**What you need to do**
Find every line in the records that contains the string "oferecem" and copy each of those lines. Match case exactly.
Records for the task START
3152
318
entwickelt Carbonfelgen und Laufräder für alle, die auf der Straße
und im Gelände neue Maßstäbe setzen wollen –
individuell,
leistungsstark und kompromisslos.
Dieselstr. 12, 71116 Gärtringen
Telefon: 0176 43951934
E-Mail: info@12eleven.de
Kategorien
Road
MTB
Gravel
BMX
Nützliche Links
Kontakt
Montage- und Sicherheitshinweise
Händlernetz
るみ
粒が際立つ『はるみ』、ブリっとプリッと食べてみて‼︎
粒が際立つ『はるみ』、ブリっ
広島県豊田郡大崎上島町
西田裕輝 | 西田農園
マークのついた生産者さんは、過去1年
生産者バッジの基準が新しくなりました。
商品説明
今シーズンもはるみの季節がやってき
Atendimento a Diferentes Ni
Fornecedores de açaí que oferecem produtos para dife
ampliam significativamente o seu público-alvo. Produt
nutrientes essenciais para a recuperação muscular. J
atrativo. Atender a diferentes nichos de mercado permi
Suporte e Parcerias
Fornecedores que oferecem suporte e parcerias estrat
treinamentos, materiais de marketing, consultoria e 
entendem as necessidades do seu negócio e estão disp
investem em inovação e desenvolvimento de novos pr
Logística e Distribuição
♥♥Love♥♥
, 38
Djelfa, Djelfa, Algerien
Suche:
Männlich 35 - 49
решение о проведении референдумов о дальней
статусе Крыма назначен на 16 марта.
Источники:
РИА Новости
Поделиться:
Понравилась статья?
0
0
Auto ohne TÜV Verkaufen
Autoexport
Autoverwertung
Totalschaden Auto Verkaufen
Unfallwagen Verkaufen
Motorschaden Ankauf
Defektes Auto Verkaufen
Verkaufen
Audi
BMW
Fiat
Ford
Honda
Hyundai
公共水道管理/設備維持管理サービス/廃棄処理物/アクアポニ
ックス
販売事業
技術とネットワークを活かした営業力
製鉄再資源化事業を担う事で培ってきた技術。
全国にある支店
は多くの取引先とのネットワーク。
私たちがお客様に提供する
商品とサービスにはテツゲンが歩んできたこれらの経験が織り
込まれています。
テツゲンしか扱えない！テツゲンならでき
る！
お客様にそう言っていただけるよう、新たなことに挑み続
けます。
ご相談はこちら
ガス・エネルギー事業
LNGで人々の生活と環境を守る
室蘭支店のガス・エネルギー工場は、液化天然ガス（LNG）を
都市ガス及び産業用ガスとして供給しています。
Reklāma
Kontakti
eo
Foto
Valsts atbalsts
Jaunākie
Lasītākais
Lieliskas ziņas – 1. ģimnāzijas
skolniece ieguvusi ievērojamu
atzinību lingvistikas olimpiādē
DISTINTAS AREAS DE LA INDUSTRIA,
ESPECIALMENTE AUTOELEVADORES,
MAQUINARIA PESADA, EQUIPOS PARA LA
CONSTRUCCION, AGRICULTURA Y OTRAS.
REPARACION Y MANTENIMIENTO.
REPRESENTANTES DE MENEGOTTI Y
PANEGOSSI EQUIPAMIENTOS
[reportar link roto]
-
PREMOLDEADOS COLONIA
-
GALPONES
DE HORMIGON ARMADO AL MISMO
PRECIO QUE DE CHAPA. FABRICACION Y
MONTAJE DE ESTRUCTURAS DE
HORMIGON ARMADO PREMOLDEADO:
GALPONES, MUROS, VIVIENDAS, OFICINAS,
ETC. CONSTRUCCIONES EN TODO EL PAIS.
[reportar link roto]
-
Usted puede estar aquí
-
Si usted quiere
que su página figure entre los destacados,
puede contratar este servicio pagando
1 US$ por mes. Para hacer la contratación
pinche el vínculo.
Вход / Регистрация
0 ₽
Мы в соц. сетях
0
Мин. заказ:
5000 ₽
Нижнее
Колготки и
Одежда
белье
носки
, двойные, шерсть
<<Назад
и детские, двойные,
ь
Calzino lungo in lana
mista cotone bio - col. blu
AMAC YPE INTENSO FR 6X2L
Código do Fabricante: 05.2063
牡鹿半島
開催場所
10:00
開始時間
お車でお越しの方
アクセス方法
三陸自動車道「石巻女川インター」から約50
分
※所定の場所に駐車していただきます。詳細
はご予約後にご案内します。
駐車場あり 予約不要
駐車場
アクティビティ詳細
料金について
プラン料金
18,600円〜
Records for the task END
**Expected output**
Fornecedores de açaí que oferecem produtos para dife
Fornecedores que oferecem suporte e parcerias estrat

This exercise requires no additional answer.